**課題:**
1) 溝干山の山行記について、次の問いに答えよ。
(a) 溝干山北峰の標高はいくらと記されているか。
(b) 右手から延びてくる林道に置かれていた車は何台か。
(c) 尾根に再び合流したとき、山腹を下る道は何だったと分かったか。
2) 溝干山の山行記の「そして、指導標の立つ南峰。」から「いものの、入り込まぬ方が無難だろう。」までを両端を含めて書き出し、その中の「尾根」をすべて「稜線」に差し替えよ。
3) 溝干山の山行記を、最後の文の次から引き継いで書き進めよ。

立ち木を握って登るところがあるが、直ぐに傾斜は収まって、溝干山北峰(Ca760m)。
そして、指導標の立つ南峰。

 溝干山南峰も笹の中のピークで余り展望は良くなく、少し立ち止まった程度で先へ進む。
暫くは大した傾斜はないが、その先、向こうの那須ヶ原山が見える辺りから一気の大下り。
那須ヶ原山にでも登っている人の車なのか、ほぼ真下、右手から延びてくる林道に置かれ
た一台の車が小さく見える。
「坂下峠へ逆落とし」
とくだらぬ親父ギャグも出るが、アセビやツツジ等の低木が適度に生えていて、手に出来
るし、細かくジグザグが切られ、木の根が階段状になっていて怖さはない。やがて尾根か
ら外れて山腹を下る道となるが、再び尾根に合流すると、その山腹道が迂回路だったこと
が分かる。途中に見えた尾根はかなりの崩壊を見せていたので、立入禁止にはなっていな
いものの、入り込まぬ方が無難だろう。

**提示された記録:**
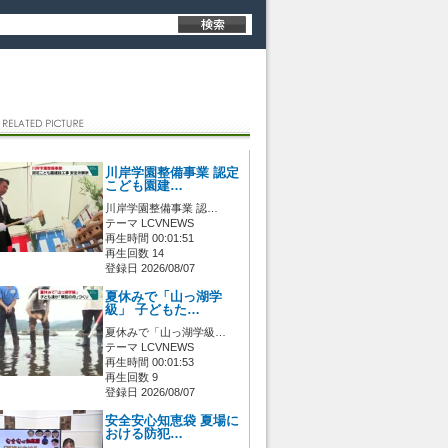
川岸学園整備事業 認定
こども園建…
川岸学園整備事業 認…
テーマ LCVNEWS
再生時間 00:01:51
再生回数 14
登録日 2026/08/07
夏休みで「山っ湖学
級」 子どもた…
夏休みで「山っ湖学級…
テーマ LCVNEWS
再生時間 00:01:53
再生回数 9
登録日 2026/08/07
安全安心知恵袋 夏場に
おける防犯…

* * *

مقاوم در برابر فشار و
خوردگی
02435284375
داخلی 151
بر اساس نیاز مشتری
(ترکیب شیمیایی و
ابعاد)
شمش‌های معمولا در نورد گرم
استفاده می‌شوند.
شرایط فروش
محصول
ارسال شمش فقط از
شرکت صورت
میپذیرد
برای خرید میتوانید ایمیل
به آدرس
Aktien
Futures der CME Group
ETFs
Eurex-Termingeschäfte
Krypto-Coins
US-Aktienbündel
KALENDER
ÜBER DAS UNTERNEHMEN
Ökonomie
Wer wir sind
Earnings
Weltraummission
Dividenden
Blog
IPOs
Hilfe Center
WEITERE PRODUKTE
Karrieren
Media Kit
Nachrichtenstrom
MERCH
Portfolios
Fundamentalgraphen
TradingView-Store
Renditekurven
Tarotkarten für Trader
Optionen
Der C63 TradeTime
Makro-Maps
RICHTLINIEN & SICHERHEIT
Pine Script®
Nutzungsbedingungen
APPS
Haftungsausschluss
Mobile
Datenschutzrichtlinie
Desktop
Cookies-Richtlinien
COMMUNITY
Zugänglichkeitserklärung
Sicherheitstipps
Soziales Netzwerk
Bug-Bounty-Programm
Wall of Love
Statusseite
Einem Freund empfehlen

**解答:**
1)
(a) Ca760m（約760m）
(b) 一台
(c) 迂回路

2)
そして、指導標の立つ南峰。

 溝干山南峰も笹の中のピークで余り展望は良くなく、少し立ち止まった程度で先へ進む。
暫くは大した傾斜はないが、その先、向こうの那須ヶ原山が見える辺りから一気の大下り。
那須ヶ原山にでも登っている人の車なのか、ほぼ真下、右手から延びてくる林道に置かれ
た一台の車が小さく見える。
「坂下峠へ逆落とし」
とくだらぬ親父ギャグも出るが、アセビやツツジ等の低木が適度に生えていて、手に出来
るし、細かくジグザグが切られ、木の根が階段状になっていて怖さはない。やがて稜線か
ら外れて山腹を下る道となるが、再び稜線に合流すると、その山腹道が迂回路だったこと
が分かる。途中に見えた稜線はかなりの崩壊を見せていたので、立入禁止にはなっていな
いものの、入り込まぬ方が無難だろう。

3)
 坂下峠はなるほど凄い崩壊切り通し。元は林道が走っていたらしいが陰も形もない。道
はその坂下峠より左寄りに降りていく。最後はササの被さりを払いのけて林道跡?に降り
立った。
ザレた坂下峠
坂下峠の東側に出てきた。奥が坂下峠

 荒れた林道を200mばかり下ると、ガードレールまであるやたら立派な舗装路とな
ったが、途中にがけ崩れがあって、そのままになっている箇所がある。何かチグハグ。

 歩いていてもキハギ、ヒヨドリバナが目立つくらいで目ぼしい花がない。ところが、
かなり降りた辺りの日陰の岩肌にイワタバコがあった。

 そろそろ林道歩きも飽きた頃、車止めゲートが見えてきて、出ると旧R1らしい二車
線道路に出る。頭上に架かるR1下り線の高架橋を見上げ、剥げたセンターラインが寂
しい旧R1をテクテクと下る。200mも行けばR1の上り線に出くわすが、さて、ど
っちへ行こうか?幸いGPSに旧東海道との合流点をインプットしていた。それによれ
ば「R1をもっと下れ」のご託宣。というわけで、それを信じて間もなく眼下に見えて
きた「鈴鹿茶屋」の横を進むと鈴鹿川で、その左岸に案内板らしきものがあるのが目に
入った。やれやれ。
「山より街の方が方向定めが難しいわ」(笑)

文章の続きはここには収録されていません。